How did Golding made this experience tense and powerful? Golding uses many techniques to make this passage tense and powerful by using the contents of the language and passage. He used rhythms and variations of various kinds of images, dramatic wordings, and various types of sound effects throughout this section. The most striking thing is that Golding has made this part very powerful. He implied that someone died in this place, which caused a lot of emotions among the readers. Death is such a devastating event. The depiction of Erding's death is particularly effective as it is not effective.

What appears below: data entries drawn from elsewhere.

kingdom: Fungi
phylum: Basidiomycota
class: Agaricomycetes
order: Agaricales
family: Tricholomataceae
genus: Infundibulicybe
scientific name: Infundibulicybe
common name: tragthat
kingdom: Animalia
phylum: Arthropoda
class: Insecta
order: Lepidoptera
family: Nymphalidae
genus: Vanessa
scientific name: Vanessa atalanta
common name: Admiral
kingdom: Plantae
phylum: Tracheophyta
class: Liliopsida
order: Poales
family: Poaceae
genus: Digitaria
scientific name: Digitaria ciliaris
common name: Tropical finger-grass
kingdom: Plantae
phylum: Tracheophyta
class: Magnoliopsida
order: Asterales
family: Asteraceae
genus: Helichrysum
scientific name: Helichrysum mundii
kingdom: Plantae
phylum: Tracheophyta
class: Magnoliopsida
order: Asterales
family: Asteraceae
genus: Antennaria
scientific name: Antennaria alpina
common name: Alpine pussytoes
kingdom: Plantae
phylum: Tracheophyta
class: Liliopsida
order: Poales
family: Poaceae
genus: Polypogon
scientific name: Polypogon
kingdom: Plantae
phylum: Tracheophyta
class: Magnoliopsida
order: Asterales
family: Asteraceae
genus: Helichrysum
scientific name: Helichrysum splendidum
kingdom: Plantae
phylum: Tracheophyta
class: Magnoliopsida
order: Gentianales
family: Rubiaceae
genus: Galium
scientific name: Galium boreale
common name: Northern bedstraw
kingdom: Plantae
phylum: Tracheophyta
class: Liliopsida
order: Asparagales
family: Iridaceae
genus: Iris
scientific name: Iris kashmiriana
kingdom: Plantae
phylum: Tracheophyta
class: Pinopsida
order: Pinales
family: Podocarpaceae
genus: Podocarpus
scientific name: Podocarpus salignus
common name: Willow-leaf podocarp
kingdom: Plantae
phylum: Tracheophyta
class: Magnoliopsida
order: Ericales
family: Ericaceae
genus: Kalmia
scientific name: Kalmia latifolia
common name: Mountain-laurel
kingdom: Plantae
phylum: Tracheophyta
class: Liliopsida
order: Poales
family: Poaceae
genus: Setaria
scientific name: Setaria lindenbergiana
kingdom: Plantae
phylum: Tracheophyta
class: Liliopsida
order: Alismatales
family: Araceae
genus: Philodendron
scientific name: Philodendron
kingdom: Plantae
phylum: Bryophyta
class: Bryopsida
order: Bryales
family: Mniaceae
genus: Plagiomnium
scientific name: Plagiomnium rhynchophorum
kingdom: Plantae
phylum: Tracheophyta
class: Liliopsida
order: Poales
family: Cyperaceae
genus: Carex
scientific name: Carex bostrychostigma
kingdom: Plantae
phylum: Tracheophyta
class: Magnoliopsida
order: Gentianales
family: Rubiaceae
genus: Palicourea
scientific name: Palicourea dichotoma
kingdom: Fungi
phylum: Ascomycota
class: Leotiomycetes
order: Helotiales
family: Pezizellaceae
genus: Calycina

Tight swap: Ask students to identify verbs using familiar book paragraphs. Next, we change the tense from the past to the present, and express it as past or future tense. Start with a short sentence and create a longer text. For example, in Marcia K. Vaughan's book "Wombat Stew", "Platypus came to the bank" (past tense) is "Platypus has defeated the bank" (now), or Platypus becomes the bank (future). Teach students how punctuation determines the function of a sentence. I will introduce the type of sentence (sentence, order, question, and interjection). Try to apply different kinds of punctuation marks in the sentence (eg, "What time is it?") (Example: "I dislike Brussels bean sprouts!"). ")
When reading a specific poem or paragraph, please pay attention to various kinds of words that make up the sentence. Is the subject singular or plural? Is the verb the past, the present, the future? Is the sentence an instruction, fact statement or problem? Is the statement part of the conversation? If so, who is the speaker, why should he comment? Can you notice duplicate words that may point you? What kind of ideas do you compare? Do you have a description of causality, questions and answers? What is the keynote of this part? Do you use emotional words?
Quote the text and perform an approximate reading of each paragraph you reference. Discuss words, metaphors, images, and / or moods of paragraphs analyzed in concrete and concrete terms. What is the role of the paragraph you quoted now, and how did it accomplish this? Remember that the purpose of reading in each paragraph is to support the main points of paragraphs. It should be stated clearly in the text of the topic. The following rules are as simple as it is useful: always analyze the current literature. Since we are interpreting the current document instead of summarizing "occurrence", we always need to stick to the current tense when we explain. Indeed, the literature I wrote in the past will still occur when you read and talk, right?